Car crash, everyone says with the exception of Heather, who things something else is afoot. She catches up with Robert Englund, Wes Craven, John Saxon and various New Line representatives who try to convince her it’s all in her mind. Dylan is taken to hospital for testing, where suspicion falls on Heather until there’s another murder witnessed by hospital staff.
Eventually, Heather and Dylan take on Freddy in a dream and put an end to him once and for all. Well, until Freddy vs. Jason nine years later anyway.
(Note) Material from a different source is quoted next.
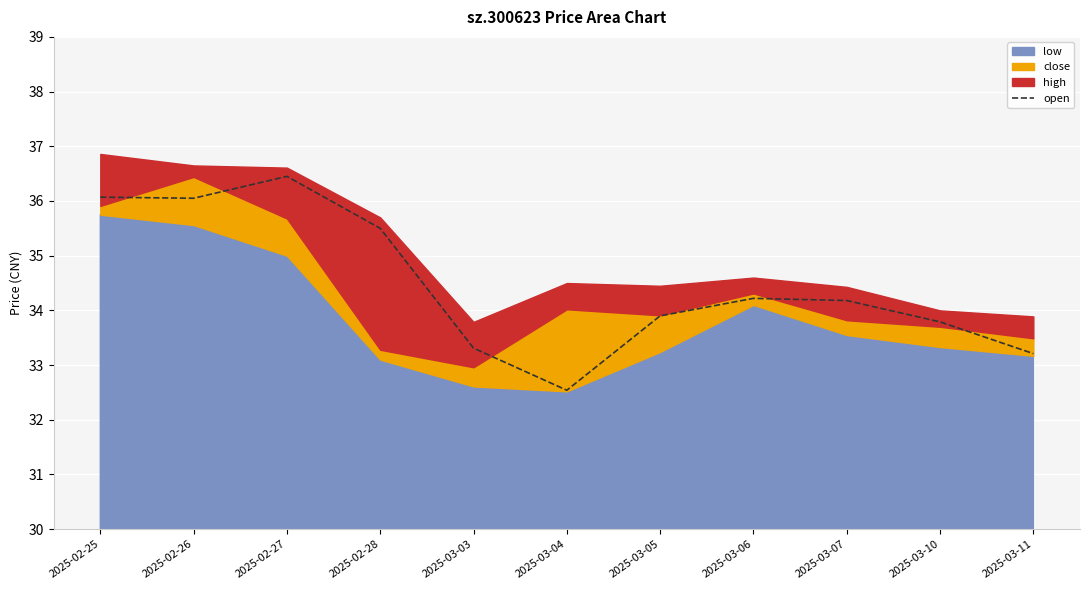

At which label does open first exceed 34?

2025-02-25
The self-referential aspect catapulted into the stratosphere by Scream two years later is what makes the film. It’s smartly written, with a context of Freddy existing beyond the constraint of his films and crossing over into the real world plus some chucklesome little nods to the old films (as well as cameos), including that fabulous “screw your pass!” moment, and the wounds of Krueger’s razor fingers cropping up all over the place.
What holds the film back – for me, at least – is the low body count (two of the murders are merely referenced to in a news report) in ratio to the nearly two hour running time and drawn out scenes about Heather’s fears of her own madness. It’s just lack that re-watchability that a 90 minute quality slasher flick has: I’ve watched it twice in about 12 years. But, if anything, New Nightmare reasserted Craven’s directorial prowess and was probably a massive contributing factor in him landing the Scream films.
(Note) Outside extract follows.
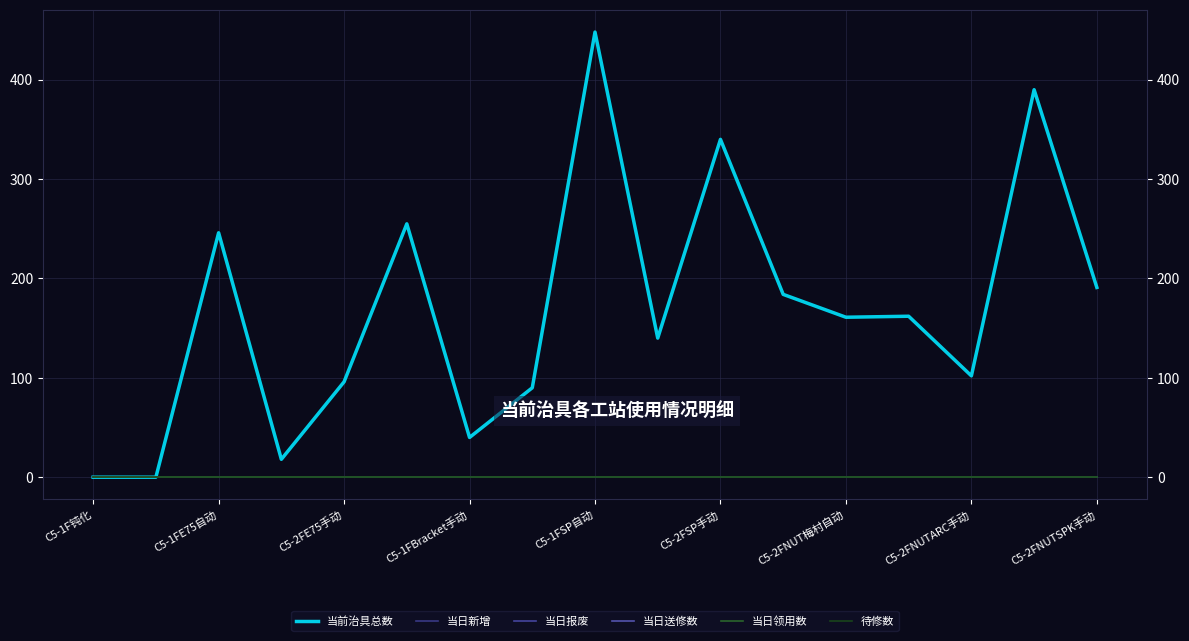

What is the label of the 10th point from the left?

9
Blurbs-of-interest: Englund was Freddy in all the other ventures until the 2010 remake and was also in Behind the Mask, Hatchet, Heartstopper, The Phantom of the Opera and Urban Legend; Langenkamp played Nancy in the first and third Elm Street movies; Rob LaBelle was in Jack Frost; Tracy Middendorf was later in Scream – The TV Series; Craven also directed Deadly Blessing and The Hills Have Eyes Part II.